- [Work instruction]
Each line of the records has to be copied exactly, though the pictures must be left out.

===== Information =====

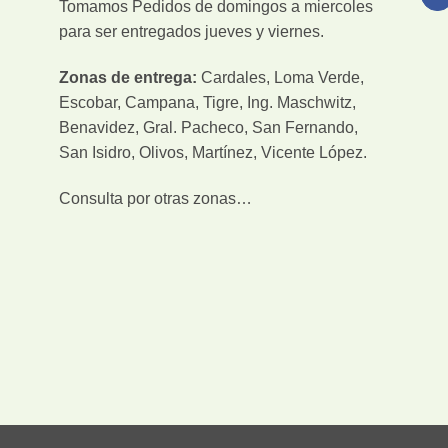
Tomamos Pedidos de domingos a miercoles
para ser entregados jueves y viernes.
Zonas de entrega:
Cardales, Loma Verde,
Escobar, Campana, Tigre, Ing. Maschwitz,
Benavidez, Gral. Pacheco, San Fernando,
San Isidro, Olivos, Martínez, Vicente López.
Consulta por otras zonas…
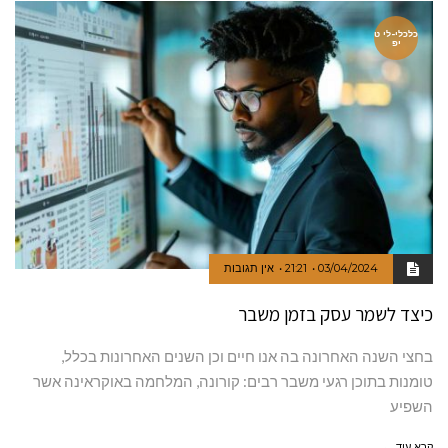
כלכלי-לי ט
יפ
03/04/2024
21:21
אין תגובות
כיצד לשמר עסק בזמן משבר
בחצי השנה האחרונה בה אנו חיים וכן השנים האחרונות בכלל,
טומנות בתוכן רגעי משבר רבים: קורונה, המלחמה באוקראינה אשר
השפיע
קרא עוד ←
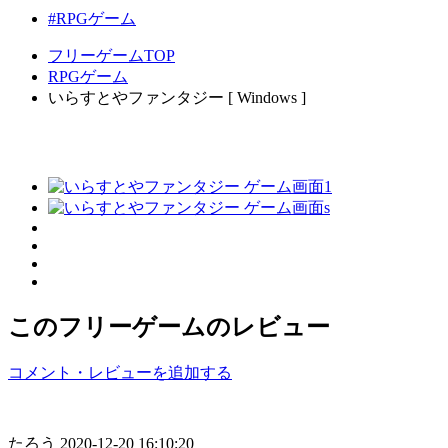
#RPGゲーム
フリーゲームTOP
RPGゲーム
いらすとやファンタジー [ Windows ]
このフリーゲームのレビュー
コメント・レビューを追加する
たろう
2020-12-20 16:10:20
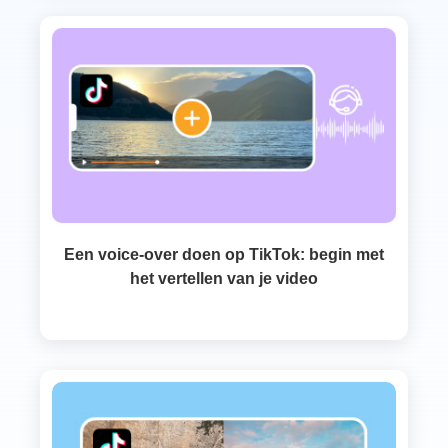
Een voice-over doen op TikTok: begin met
het vertellen van je video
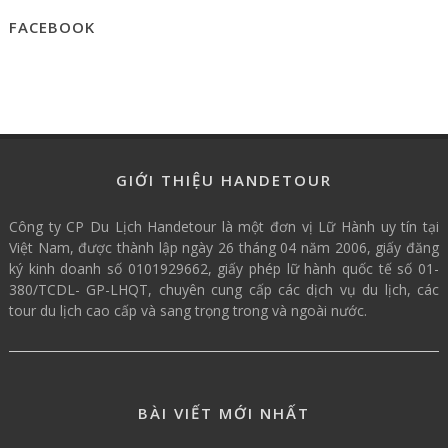
FACEBOOK
GIỚI THIỆU HANDETOUR
Công ty CP Du Lịch Handetour là một đơn vị Lữ Hành uy tín tại
Việt Nam, được thành lập ngày 26 tháng 04 năm 2006, giấy đăng
ký kinh doanh số 0101929662, giấy phép lữ hành quốc tế số 01-
380/TCDL- GP-LHQT, chuyên cung cấp các dịch vụ du lịch, các
tour du lịch cao cấp và sang trọng trong và ngoài nước.
BÀI VIẾT MỚI NHẤT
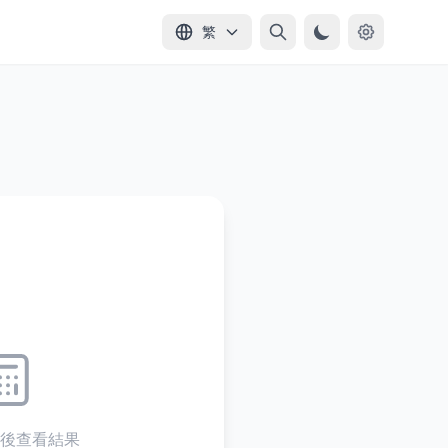
繁
後查看結果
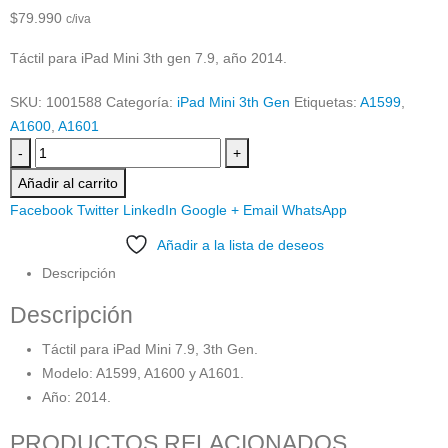
$
79.990
c/iva
Táctil para iPad Mini 3th gen 7.9, año 2014.
SKU:
1001588
Categoría:
iPad Mini 3th Gen
Etiquetas:
A1599
,
A1600
,
A1601
-
+
Añadir al carrito
Facebook
Twitter
LinkedIn
Google +
Email
WhatsApp
Añadir a la lista de deseos
Descripción
Descripción
Táctil para iPad Mini 7.9, 3th Gen.
Modelo: A1599, A1600 y A1601.
Año: 2014.
PRODUCTOS RELACIONADOS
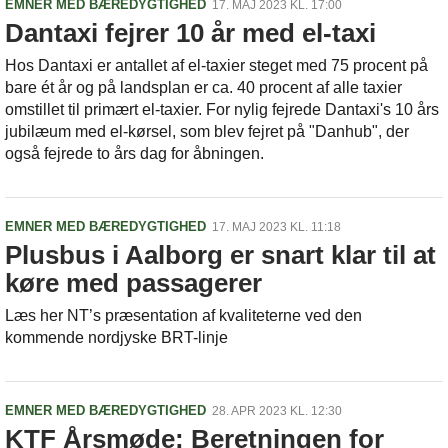
EMNER MED BÆREDYGTIGHED
17. MAJ 2023 KL. 17:00
Dantaxi fejrer 10 år med el-taxi
Hos Dantaxi er antallet af el-taxier steget med 75 procent på
bare ét år og på landsplan er ca. 40 procent af alle taxier
omstillet til primært el-taxier. For nylig fejrede Dantaxi's 10 års
jubilæum med el-kørsel, som blev fejret på "Danhub", der
også fejrede to års dag for åbningen.
EMNER MED BÆREDYGTIGHED
17. MAJ 2023 KL. 11:18
Plusbus i Aalborg er snart klar til at
køre med passagerer
Læs her NT’s præsentation af kvaliteterne ved den
kommende nordjyske BRT-linje
EMNER MED BÆREDYGTIGHED
28. APR 2023 KL. 12:30
KTF Årsmøde: Beretningen for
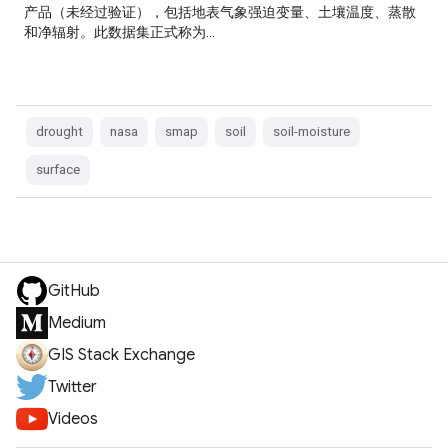
产品（未经过验证），包括地表气象强迫变量、土壤温度、蒸散
和净辐射。此数据集正式称为…
drought
nasa
smap
soil
soil-moisture
surface
GitHub
Medium
GIS Stack Exchange
Twitter
Videos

=====

- [Answer to the exercise]
Tomamos Pedidos de domingos a miercoles
para ser entregados jueves y viernes.
Zonas de entrega:
Cardales, Loma Verde,
Escobar, Campana, Tigre, Ing. Maschwitz,
Benavidez, Gral. Pacheco, San Fernando,
San Isidro, Olivos, Martínez, Vicente López.
Consulta por otras zonas…
כלכלי-לי ט
יפ
03/04/2024
21:21
אין תגובות
כיצד לשמר עסק בזמן משבר
בחצי השנה האחרונה בה אנו חיים וכן השנים האחרונות בכלל,
טומנות בתוכן רגעי משבר רבים: קורונה, המלחמה באוקראינה אשר
השפיע
קרא עוד ←
#RPGゲーム
フリーゲームTOP
RPGゲーム
いらすとやファンタジー [ Windows ]
このフリーゲームのレビュー
コメント・レビューを追加する
たろう
2020-12-20 16:10:20
Een voice-over doen op TikTok: begin met
het vertellen van je video
FACEBOOK
GIỚI THIỆU HANDETOUR
Công ty CP Du Lịch Handetour là một đơn vị Lữ Hành uy tín tại
Việt Nam, được thành lập ngày 26 tháng 04 năm 2006, giấy đăng
ký kinh doanh số 0101929662, giấy phép lữ hành quốc tế số 01-
380/TCDL- GP-LHQT, chuyên cung cấp các dịch vụ du lịch, các
tour du lịch cao cấp và sang trọng trong và ngoài nước.
BÀI VIẾT MỚI NHẤT
繁
後查看結果
$
79.990
c/iva
Táctil para iPad Mini 3th gen 7.9, año 2014.
SKU:
1001588
Categoría:
iPad Mini 3th Gen
Etiquetas:
A1599
,
A1600
,
A1601
-
+
Añadir al carrito
Facebook
Twitter
LinkedIn
Google +
Email
WhatsApp
Añadir a la lista de deseos
Descripción
Descripción
Táctil para iPad Mini 7.9, 3th Gen.
Modelo: A1599, A1600 y A1601.
Año: 2014.
PRODUCTOS RELACIONADOS
EMNER MED BÆREDYGTIGHED
17. MAJ 2023 KL. 17:00
Dantaxi fejrer 10 år med el-taxi
Hos Dantaxi er antallet af el-taxier steget med 75 procent på
bare ét år og på landsplan er ca. 40 procent af alle taxier
omstillet til primært el-taxier. For nylig fejrede Dantaxi's 10 års
jubilæum med el-kørsel, som blev fejret på "Danhub", der
også fejrede to års dag for åbningen.
EMNER MED BÆREDYGTIGHED
17. MAJ 2023 KL. 11:18
Plusbus i Aalborg er snart klar til at
køre med passagerer
Læs her NT’s præsentation af kvaliteterne ved den
kommende nordjyske BRT-linje
EMNER MED BÆREDYGTIGHED
28. APR 2023 KL. 12:30
KTF Årsmøde: Beretningen for
产品（未经过验证），包括地表气象强迫变量、土壤温度、蒸散
和净辐射。此数据集正式称为…
drought
nasa
smap
soil
soil-moisture
surface
GitHub
Medium
GIS Stack Exchange
Twitter
Videos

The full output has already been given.